To do –
Count how many lines in the entries below contain the word "watch". Reply with that number only.

Entries drawn from a collection:
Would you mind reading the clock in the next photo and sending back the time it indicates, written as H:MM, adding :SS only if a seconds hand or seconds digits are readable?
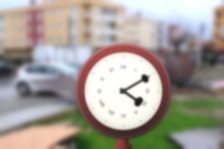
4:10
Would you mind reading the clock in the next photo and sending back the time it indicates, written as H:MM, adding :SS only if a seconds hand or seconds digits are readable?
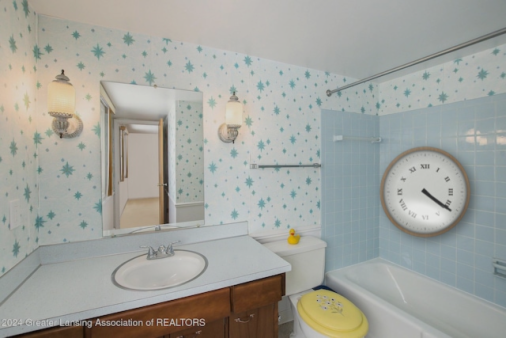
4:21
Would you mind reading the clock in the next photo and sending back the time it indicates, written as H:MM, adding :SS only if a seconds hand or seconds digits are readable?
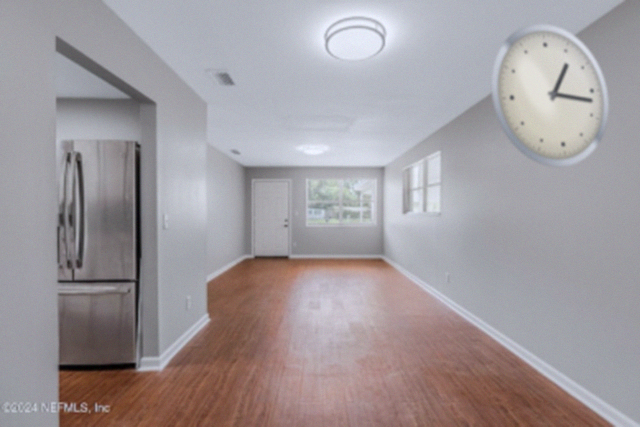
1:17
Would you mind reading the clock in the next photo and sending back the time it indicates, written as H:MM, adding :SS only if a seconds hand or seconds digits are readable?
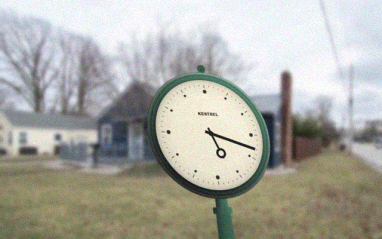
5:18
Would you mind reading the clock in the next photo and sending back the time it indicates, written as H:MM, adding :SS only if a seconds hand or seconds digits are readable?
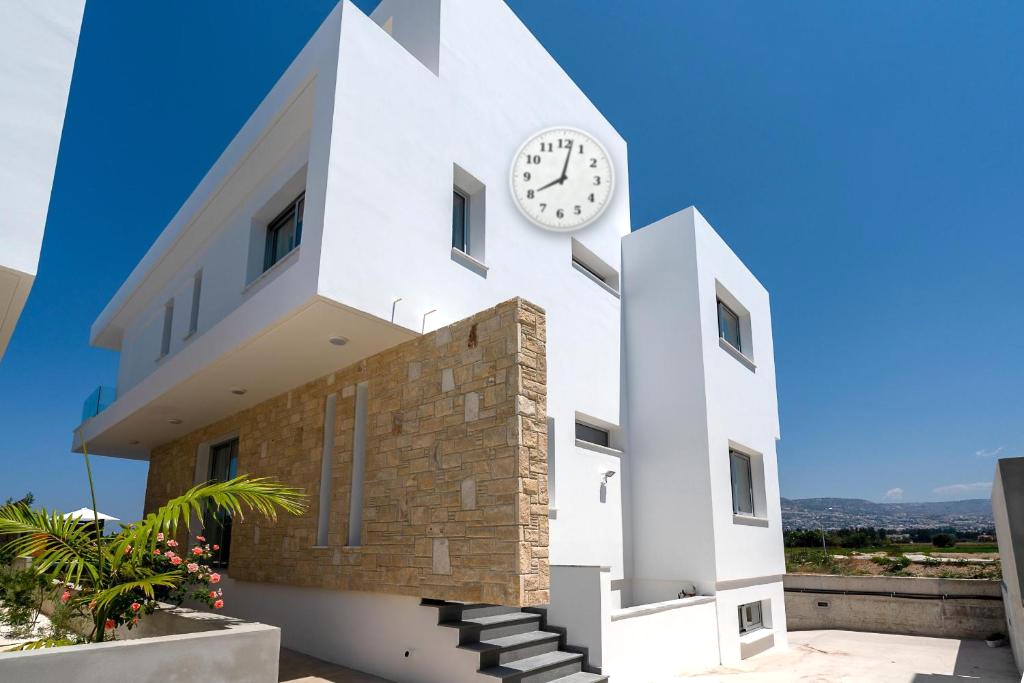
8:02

==

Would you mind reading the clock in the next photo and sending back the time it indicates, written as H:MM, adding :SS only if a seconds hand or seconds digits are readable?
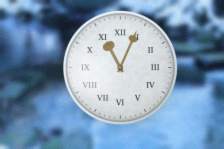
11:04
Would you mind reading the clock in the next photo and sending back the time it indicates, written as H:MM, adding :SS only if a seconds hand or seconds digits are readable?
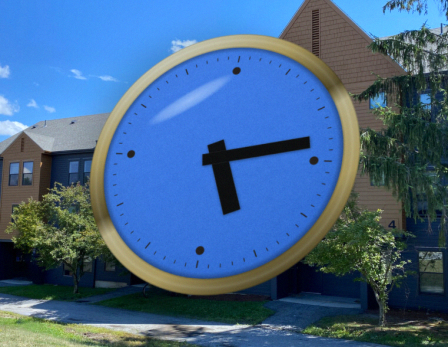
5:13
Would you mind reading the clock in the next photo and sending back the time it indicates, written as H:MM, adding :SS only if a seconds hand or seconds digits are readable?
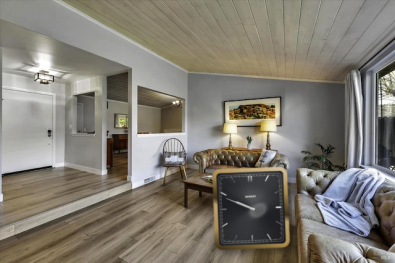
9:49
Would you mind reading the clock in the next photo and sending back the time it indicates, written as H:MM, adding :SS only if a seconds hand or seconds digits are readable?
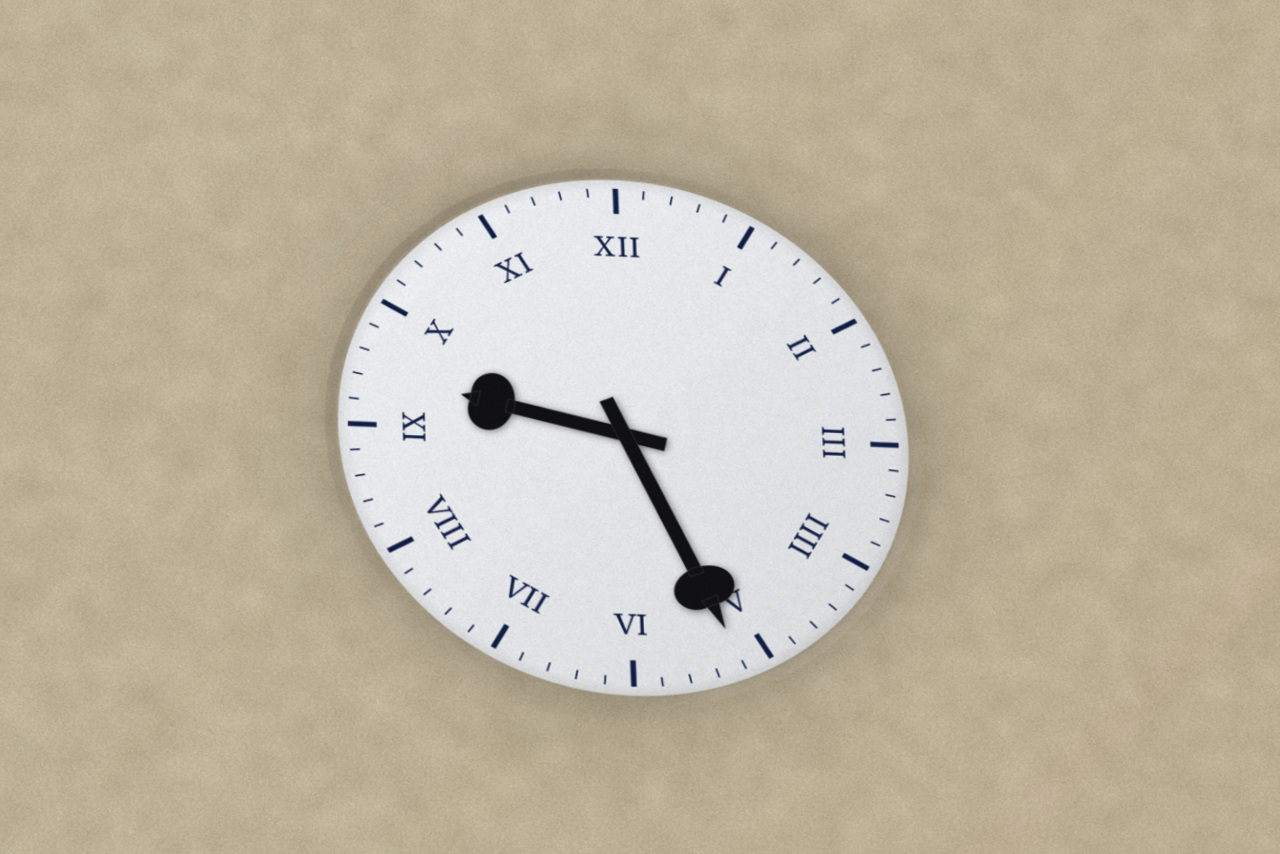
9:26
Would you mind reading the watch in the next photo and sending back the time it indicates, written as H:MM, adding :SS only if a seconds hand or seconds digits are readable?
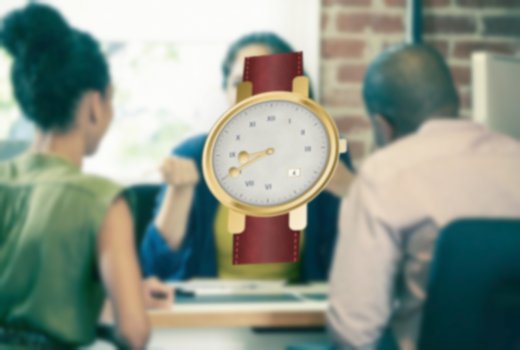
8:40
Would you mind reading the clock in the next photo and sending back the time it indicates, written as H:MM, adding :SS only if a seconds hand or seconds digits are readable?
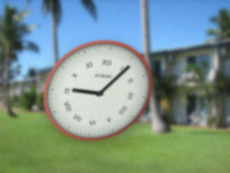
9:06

Finished task –
1